Five equal forces equally inclined to neighboring forces act on a point. Find the angle between any two. Or its spherical co-ordinate $ \theta, \phi $ decomposition.
For $n=4,6,$ the angles are $ -\cos^{-1}\frac13, \pi/2 $ respectively ( tetrahedron and cube). But $ n=5$ is not among the Platonics.
I have not done an experiment but am reasonably convinced that five such forces acting on a knot and weighed down by five equal forces through suitably arranged smooth pulleys can result in static equilibrium.
Because you do not have a platonic solid with exactly five vertices, you can't have five force vectors that are all interchangeable under point-group symmetry and the resultant being zero unless you drop down to two dimensions making a regular pentagon.

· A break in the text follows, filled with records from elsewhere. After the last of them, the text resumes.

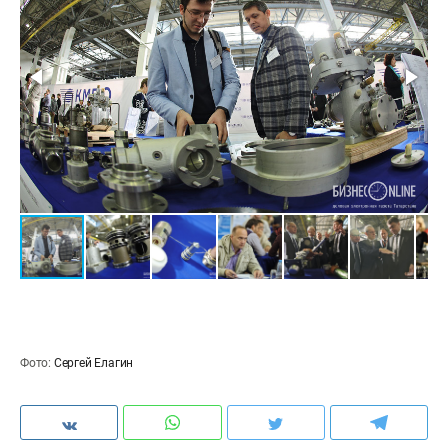
Фото:
Сергей Елагин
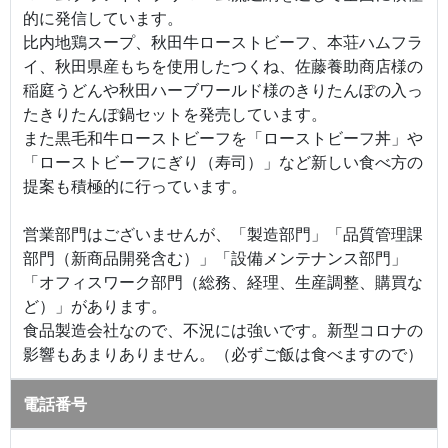
的に発信しています。
比内地鶏スープ、秋田牛ローストビーフ、本荘ハムフラ
イ、秋田県産もちを使用したつくね、佐藤養助商店様の
稲庭うどんや秋田ハーブワールド様のきりたんぽの入っ
たきりたんぽ鍋セットを発売しています。
また黒毛和牛ローストビーフを「ローストビーフ丼」や
「ローストビーフにぎり（寿司）」など新しい食べ方の
提案も積極的に行っています。
営業部門はございませんが、「製造部門」「品質管理課
部門（新商品開発含む）」「設備メンテナンス部門」
「オフィスワーク部門（総務、経理、生産調整、購買な
ど）」があります。
食品製造会社なので、不況には強いです。新型コロナの
影響もあまりありません。（必ずご飯は食べますので）
電話番号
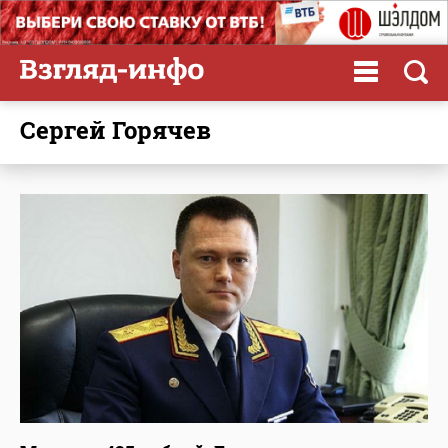
Сергей Горячев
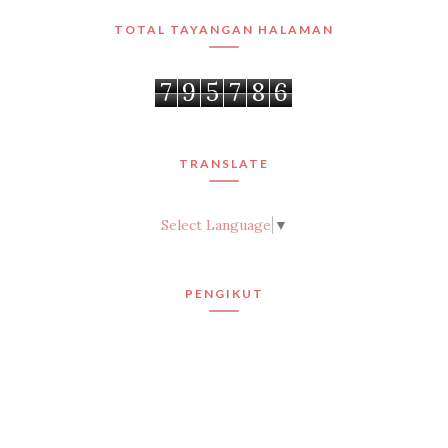
TOTAL TAYANGAN HALAMAN
7
9
5
7
8
6
TRANSLATE
Select Language
▼
PENGIKUT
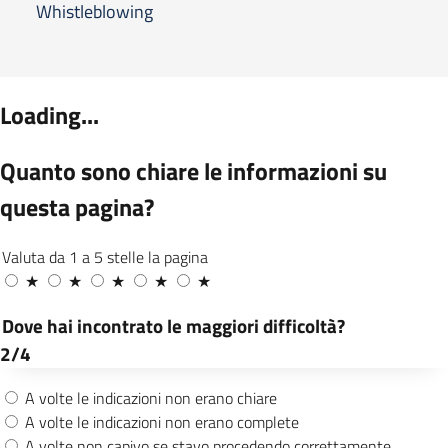
Whistleblowing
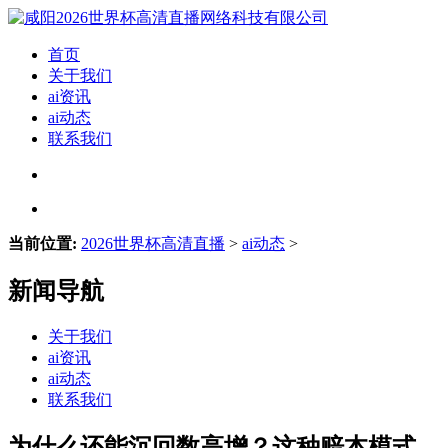
首页
关于我们
ai资讯
ai动态
联系我们
当前位置:
2026世界杯高清直播
>
ai动态
>
新闻导航
关于我们
ai资讯
ai动态
联系我们
为什么还能沉回数高增？这种赔本模式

To get the vectors "as symmetric as possible" we might try a regular pentagon, a square pyramid or a triangular bipyamid. All angles shown are for cases where all vectors are equal in magnitude and give a zero resultant.
Regular pentagon: five of the ten angles between pairs of vectors measure $72°$, the other five measure $144°$.

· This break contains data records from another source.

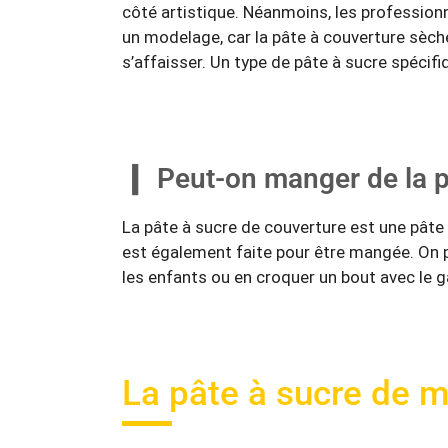
côté artistique. Néanmoins, les professionn
un modelage, car la pâte à couverture sèc
s’affaisser. Un type de pâte à sucre spécif
Peut-on manger de la p
La pâte à sucre de couverture est une pâte c
est également faite pour être mangée. On 
les enfants ou en croquer un bout avec le 
La pâte à sucre de 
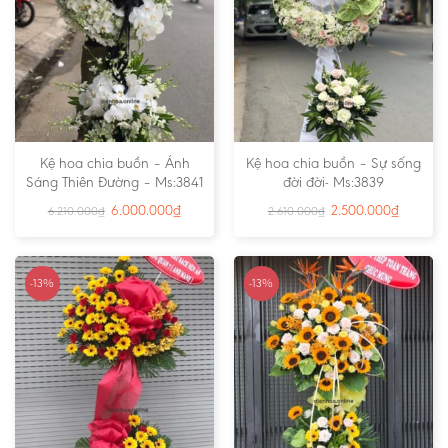
Kệ hoa chia buồn – Ánh
Kệ hoa chia buồn – Sự sống
Sáng Thiên Đường – Ms:3841
đời đời- Ms:3839
6.000.000
₫
2.500.000
₫
6.210.000
₫
2.610.000
₫
-13%
-13%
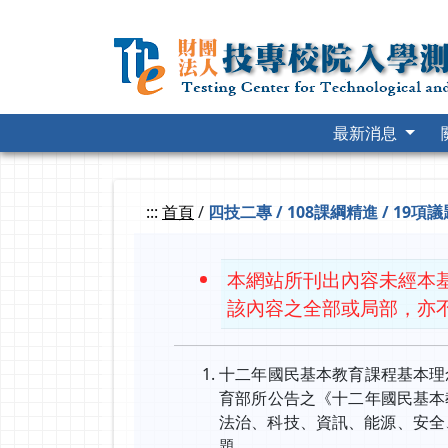
跳
到
主
要
內
容
最新消息
:::
首頁
/
四技二專 / 108課綱精進 / 19
本網站所刊出內容未經本
該內容之全部或局部，亦
十二年國民基本教育課程基本理
育部所公告之《十二年國民基本
法治、科技、資訊、能源、安全
題。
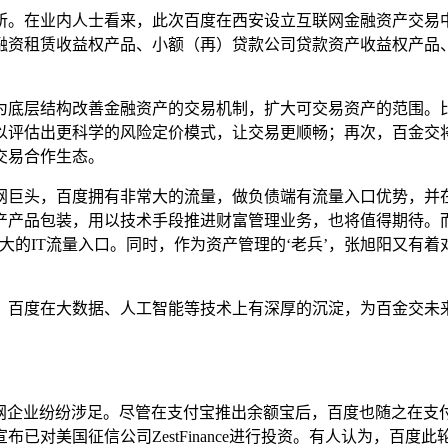
所。在业内人士看来，此次百度在西安设立互联网金融资产交易
融资租赁收益权产品、小额（再）贷款公司贷款资产收益权产品
为底层结构改善金融资产的交易机制，扩大可交易资产的范围。
以评估出更科学的风险定价模式，让交易更顺畅；再次，百金交
交易合作生态。
网巨头，百度拥有非常大的流量，做负债端有流量入口优势，并
产产品包装，用以技术手段推进财富管理业务，也将值得期待。
大的IT流量入口。同时，作为资产管理的‘老兵’，张旭阳又有
，百度在大数据、人工智能等技术上有深厚的沉淀，为百金交未
联网企业纷纷涉足。尽管在支付宝推出余额宝后，百度也随之在支
美国征信公司ZestFinance进行投资。有人认为，百度此轮投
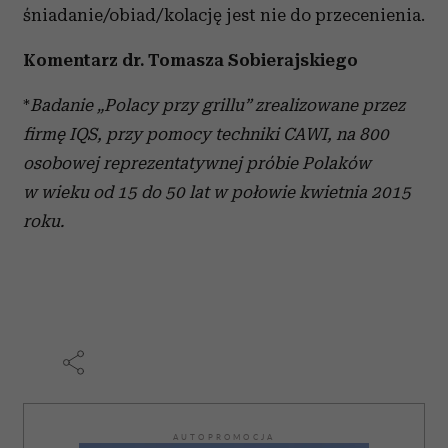
śniadanie/obiad/kolację jest nie do przecenienia.
Komentarz dr. Tomasza Sobierajskiego
*
Badanie „Polacy przy grillu” zrealizowane przez
firmę IQS, przy pomocy techniki CAWI, na 800
osobowej reprezentatywnej próbie Polaków
w wieku od 15 do 50 lat w połowie kwietnia 2015
roku.
AUTOPROMOCJA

Square pyramid: four of the angles measure $86.4°$, four measure $104.5°$, and two measure $151.0°$. Rounded to nearest tenth.
Triangular bipyramid: six angles measure $90°$, three measure $120°$, and one measures $180°$.
Which is most "nearly equiangular"? The pentagon uses only two distinct angles, but no more than five pairs of vectors are equiangular to each other and cramming all five vectors into one great circle while the rest of the sphere is "empty" looks ugly. The triangular bipyramid has the six smallest angles all equal and nine out of ten within $30°$ of each other, but that one straight angle sticks out like a sore thumb. The square pyramid has the smallest difference between minimum and maximum angles but only four angles equal to each other; the nearest neighbors along the base are not equivalent to the neighbors between axial and basal vectors. In the end it's really a judgment call.
My vote is for the triangular bipyramid.